The consultation is intended to ensure that the proposed information power will be a proportionate and targeted response to any non-compliance encountered. The power would be exercised via the Special Commissioners.
The Government intends, subject to the outcome of the consultation, to introduce legislation in the Finance Bill 2007.
'HMRC are once again tightening the screws on tax avoidance scheme providers', says Grant Thornton's Francesca Lagerberg.
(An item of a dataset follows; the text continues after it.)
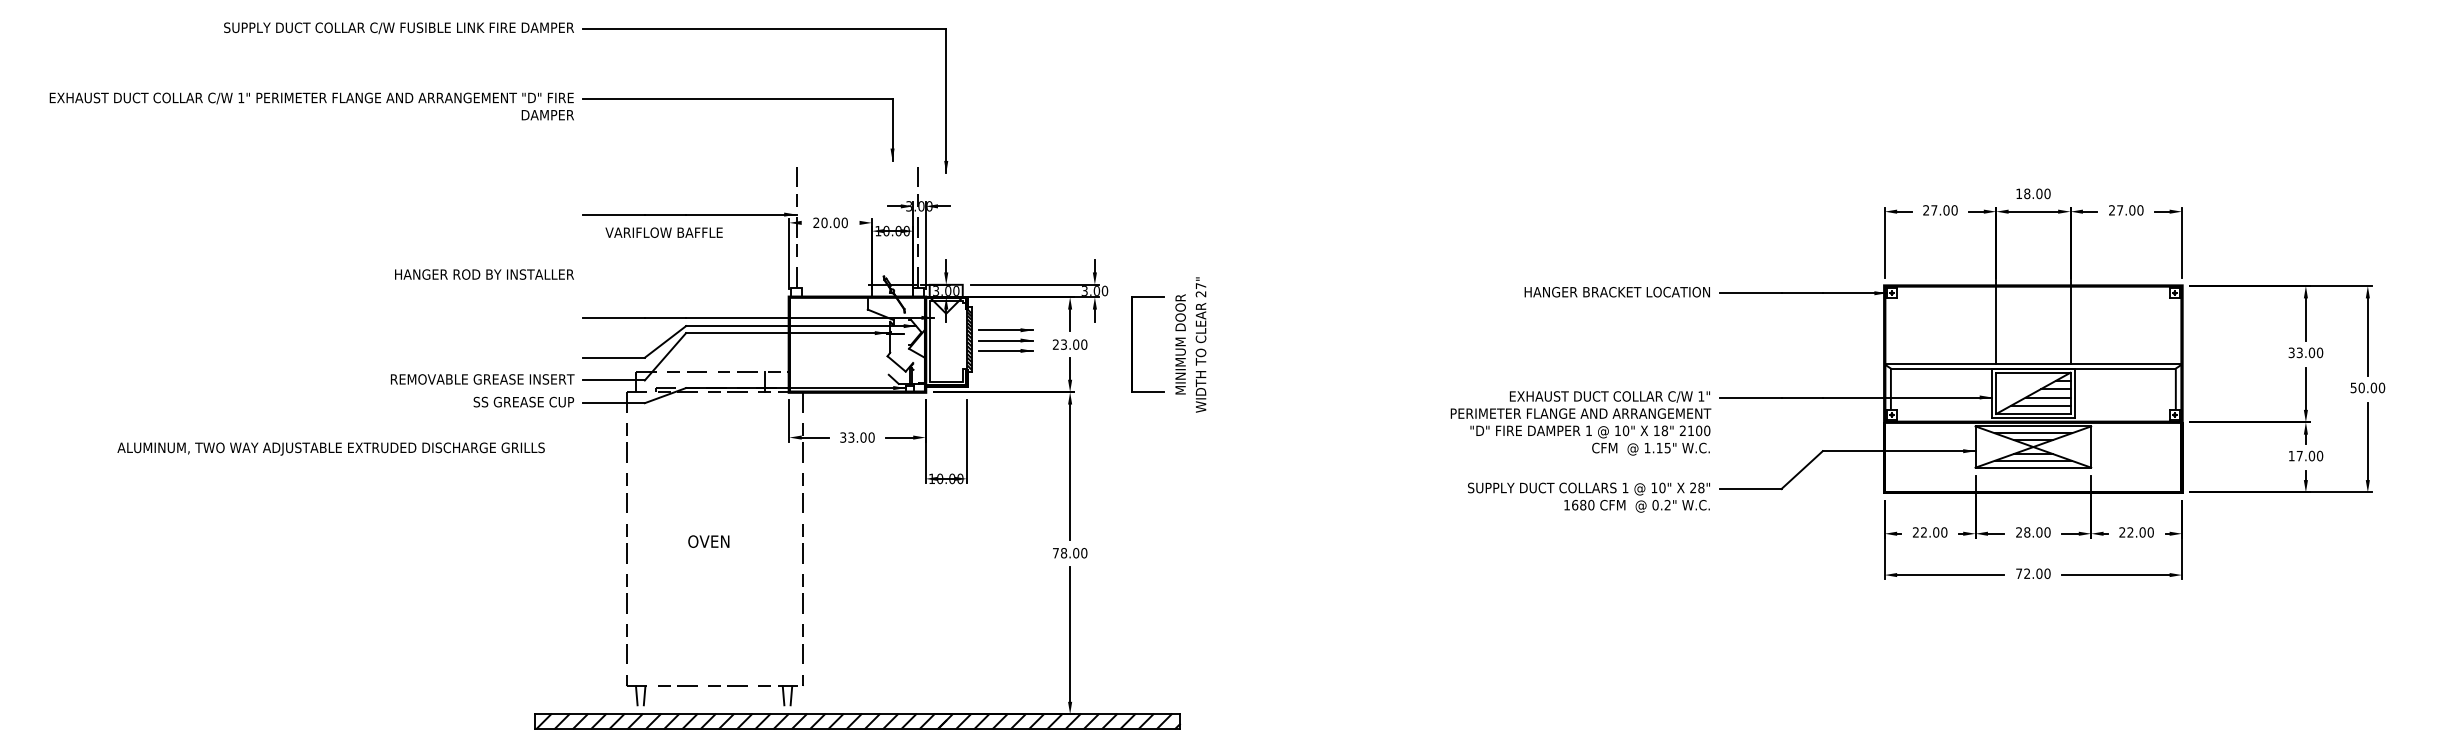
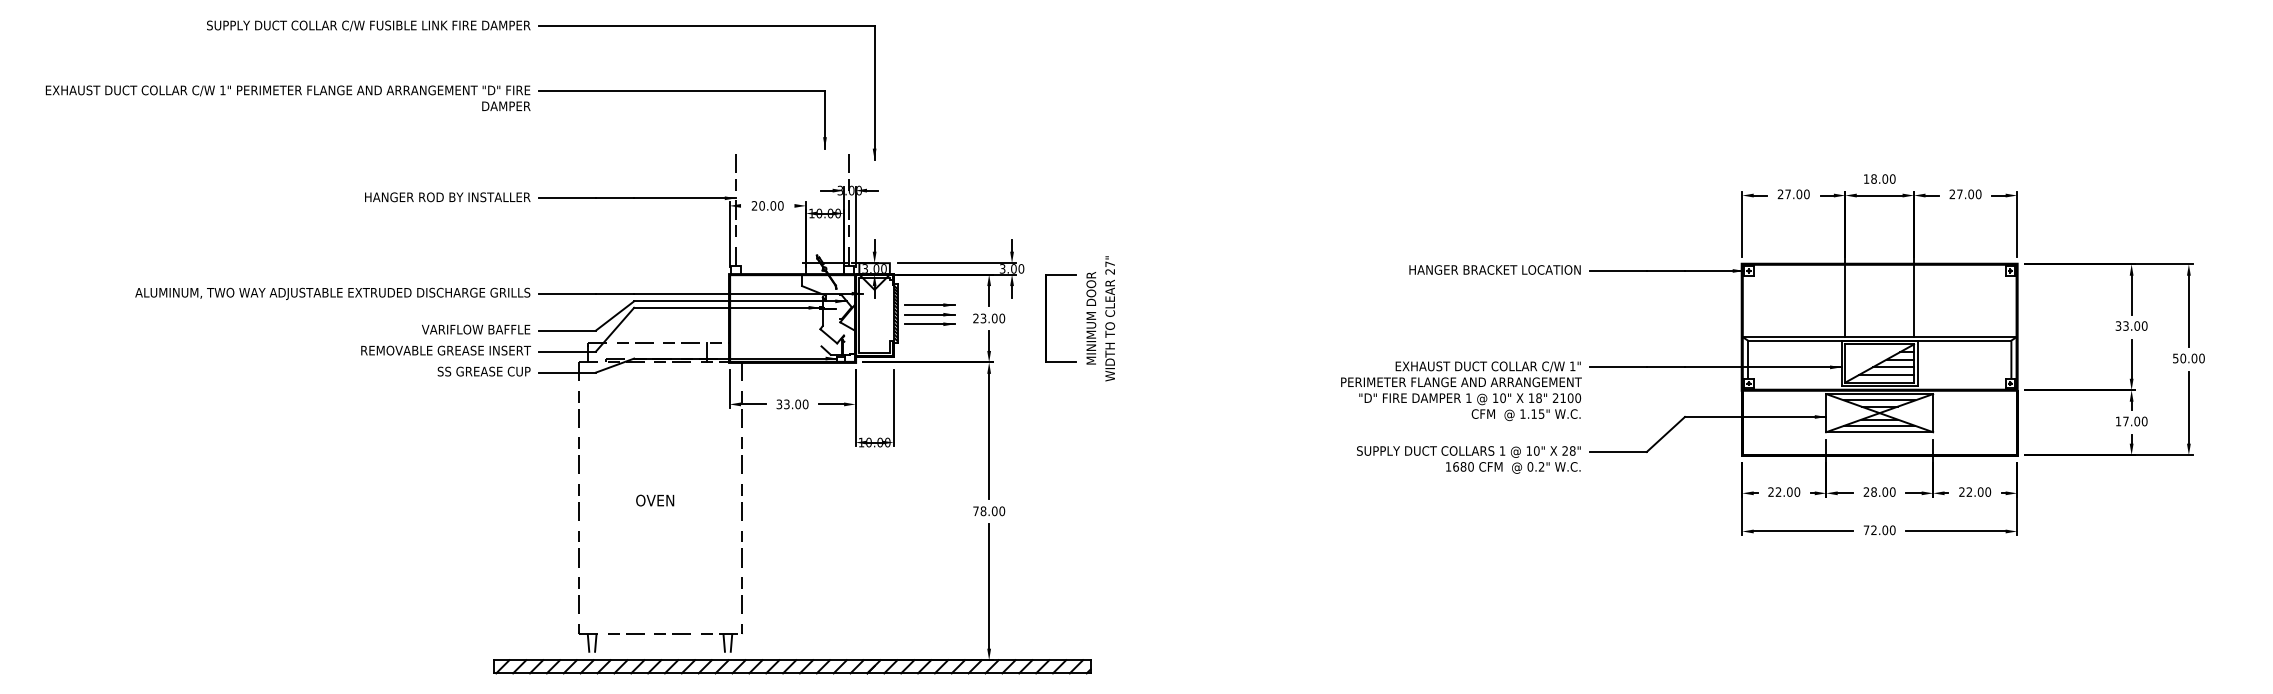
text: (663, 232) -> (475, 329), moved
text: (484, 274) -> (447, 197), moved
text: (330, 448) -> (332, 293), moved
They want to make life uncomfortable for those who are not playing by the rules and she says that it ties in with HMRC's stated intention of 'removing' tax avoidance by 2008. However, while few will have sympathy for those who have ignored or deliberately sought to escape the clutches of the disclosure of tax avoidance scheme rules by not reporting what should have been reported, Francesca suspects 'most accountants and tax advisers have gone to great lengths to comply and only a small number of providers, some of whom may be offshore, are flouting the rules'. She is concerned that in their zealousness to shut down schemes, 'HMRC will make the anti-avoidance regime so complex and cumbersome that it takes up considerable time to show that acceptable forms of tax planning are not caught'.
HMRC news release dated 18 December 2006
Bonuses for tax
A number of national newspapers have suggested that tax inspectors are being offered bonuses to encourage them to collect more money from taxpayers. It is certainly true that HMRC operate a 'performance management scheme' and on their website they say that they 'believe that there should be a direct link between performance and your salary', but a spokesman for HMRC says that 'HMRC inspectors are not and will not be paid bonuses linked to the amount of tax they collect', HMRC exist to collect the tax that is legally due.
It is also true, however, that HMRC are under orders to increase the tax yield in the next two years, the aim being to collect an additional £3.5 billion taxes unpaid but due, a year. So while the stories about bonuses being related to the amount of extra tax collected are denied by HMRC, it would be appropriate for them to make it clear how performance related bonuses are paid and to publish the criteria on their website.